Numéro un des ventes de jouets en France, comme aux États-Unis, en Belgique, au Japon ou en Australie, les bracelets en élastique ont conquis les enfants avant de gagner les parents et même les stars: du pape François à Kate Middleton en passant par Julia Roberts.

Au 30 juin, 350.000 kits contenant élastiques et métier à tisser pour près de 20 euros ont été vendus en France, ainsi qu'un million de sachets de recharges, alors que les adeptes se sont mis à fabriquer non seulement des bracelets mais aussi des figurines, des coques pour téléphone portable... Depuis début juillet, de nombreux points de vente sont en rupture de stock.

Victimes de leurs succès, les bracelets Loom ont suscité de nombreuses copies et contrefaçons, et l'on trouve désormais des recharges à partir de 1 euro.

"Ces bracelets nous permettent d'être comme les personnes auxquelles on s'identifie, mais à un coût complètement modique", explique à l'AFP Alexandra Balikdjian, psychologue de la consommation à l'Université libre de Bruxelles (ULB). Elle met aussi en avant l'importance de la communication, sur internet, dans la propagation du phénomène.

"C'est nouveau et tous mes copains en ont, j'en voulais moi aussi", explique Max, 7 ans. "J'aime beaucoup en faire", poursuit le garçon aux yeux verts, tout en restant concentré sur sa tâche.

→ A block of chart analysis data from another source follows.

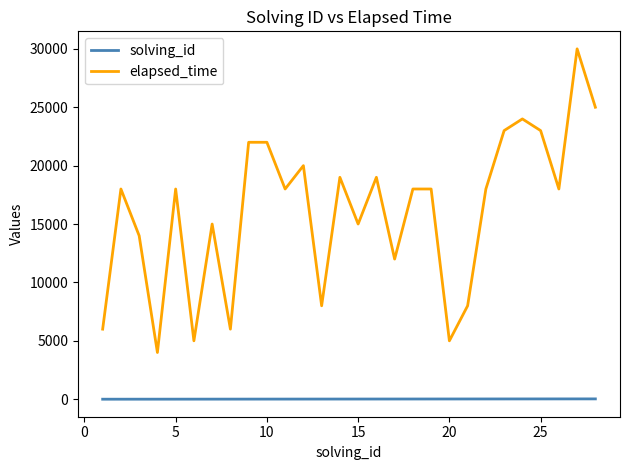

True or false: solving_id and elapsed_time cross at least once.

False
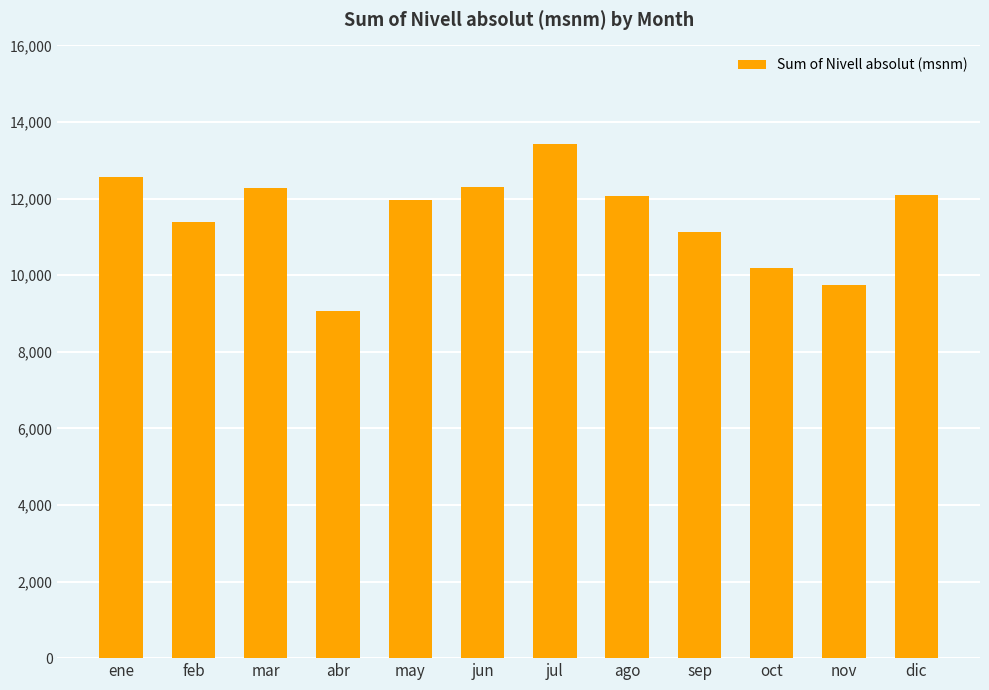

What is the difference between the maximum and minimum values?

4358.5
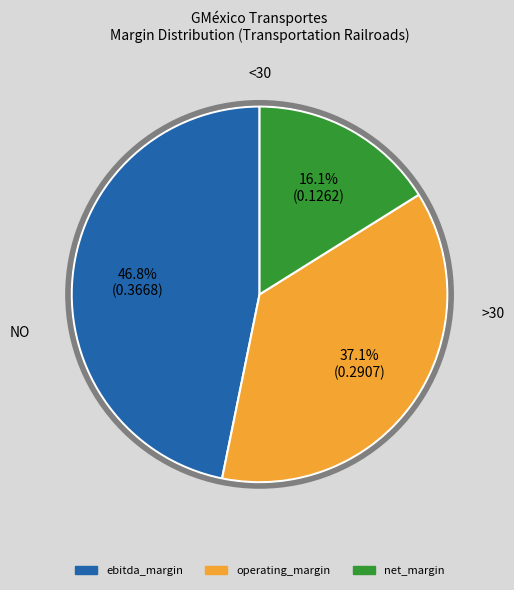

The operating_margin slice represents 46% of the pie. True or false?

False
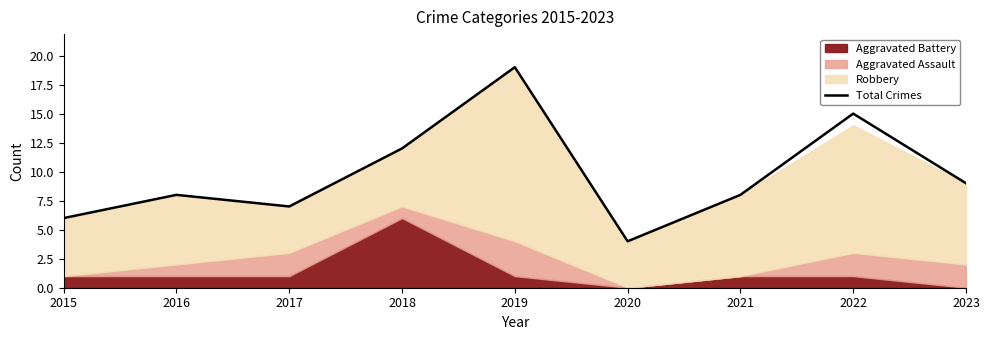

Is it true that the value at 2020 is 7?

False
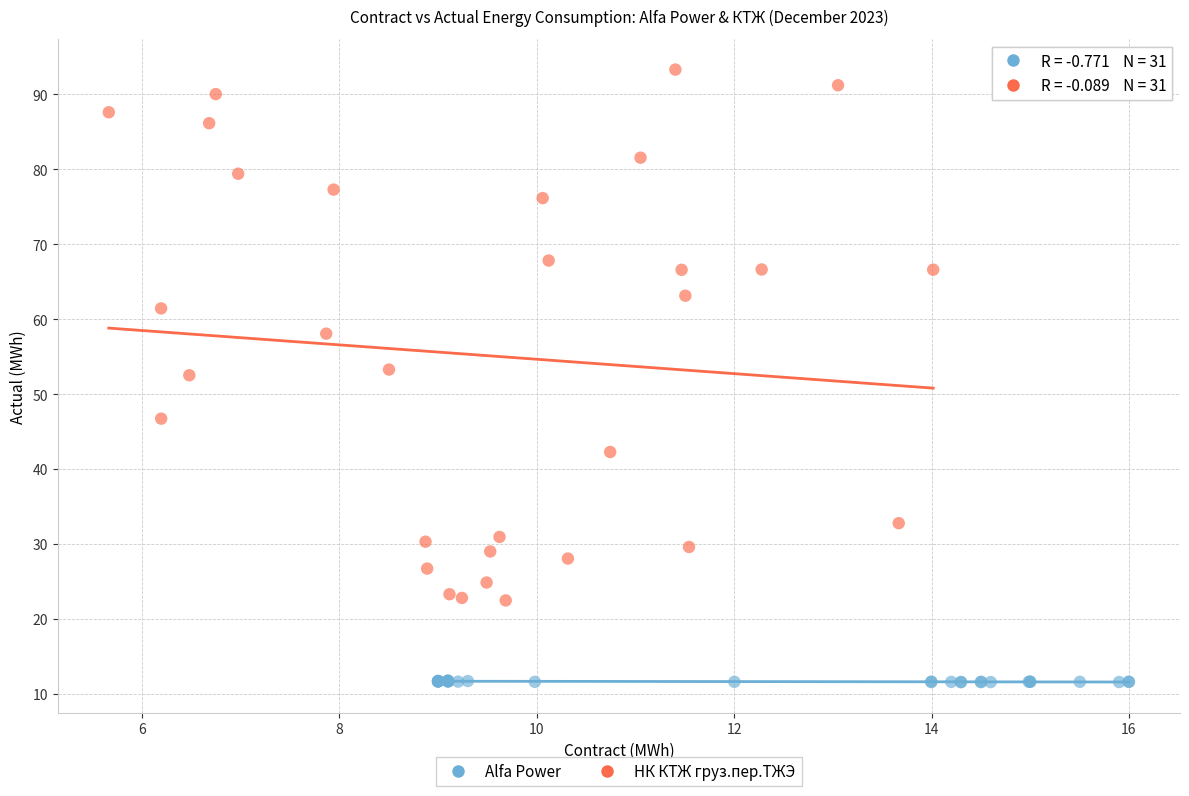

What are all the series names shown in the legend?

Alfa Power, НК КТЖ груз.пер.ТЖЭ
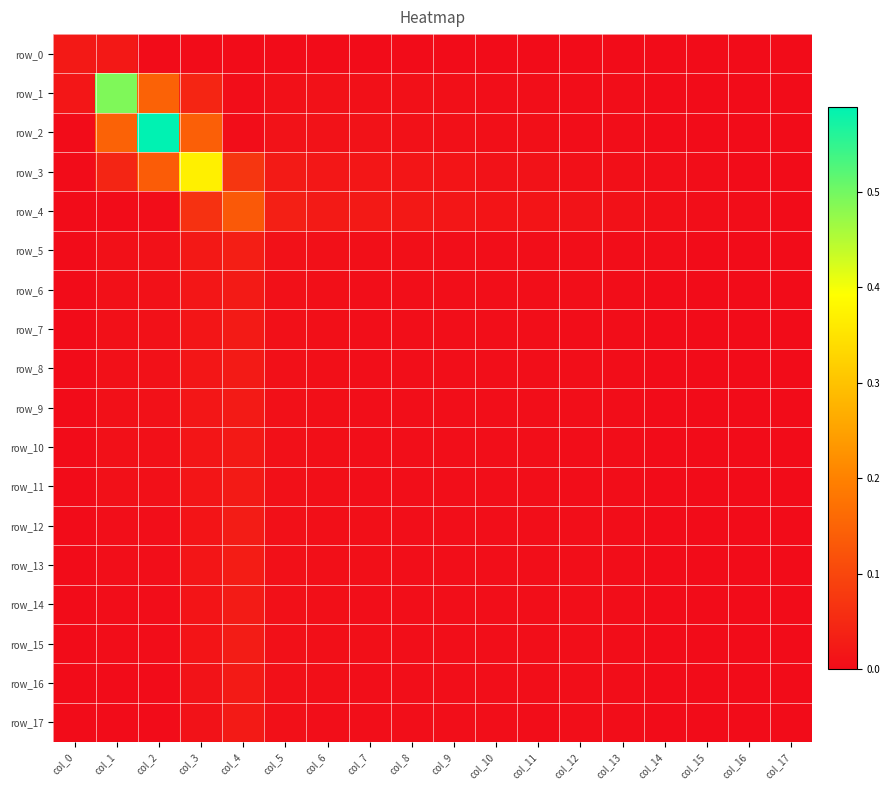

Count the number of data series in this chart.

18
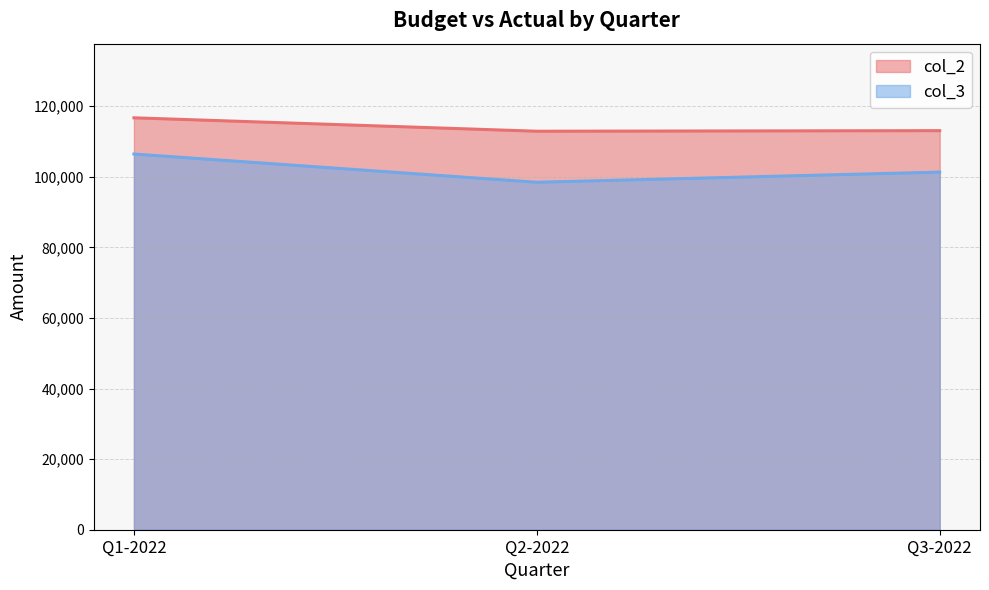

What are all the series names shown in the legend?

col_2, col_3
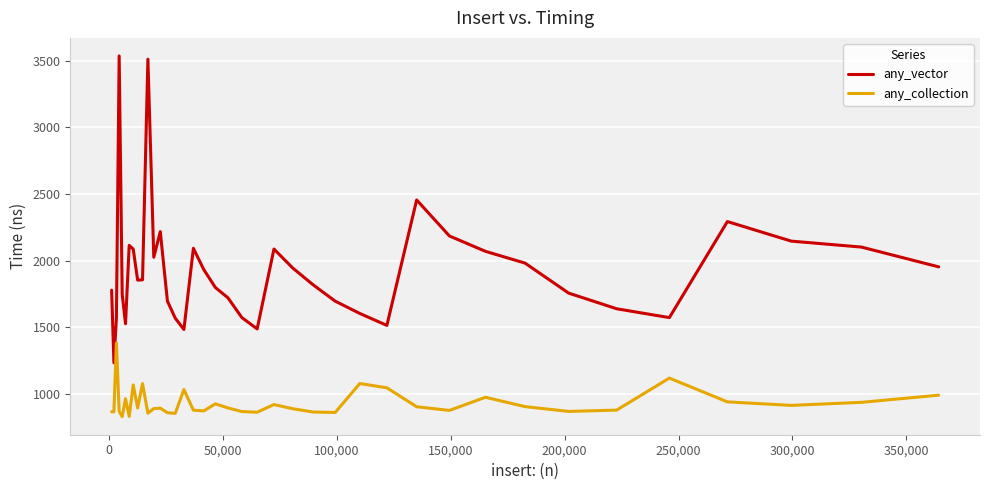

What is the maximum value for any_vector?

3535.8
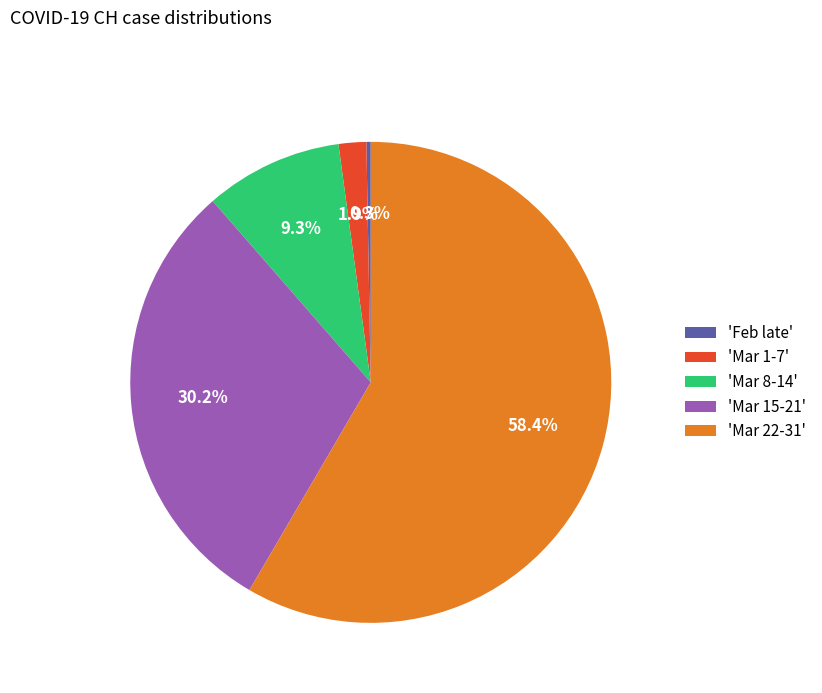

What is the majority slice?

'Mar 22-31'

"Les enfants en raffolent!", confirme Catherine, directrice d'un centre de loisirs, qui a cependant interdit le jeu dans ses locaux. "Ça crée des jalousies et des frustrations pour ceux qui n'en ont pas", explique-t-elle. Mais "cela va faire partie de mon prochain budget fournitures pédagogiques!", ajoute-t-elle dans un clin d'oeil.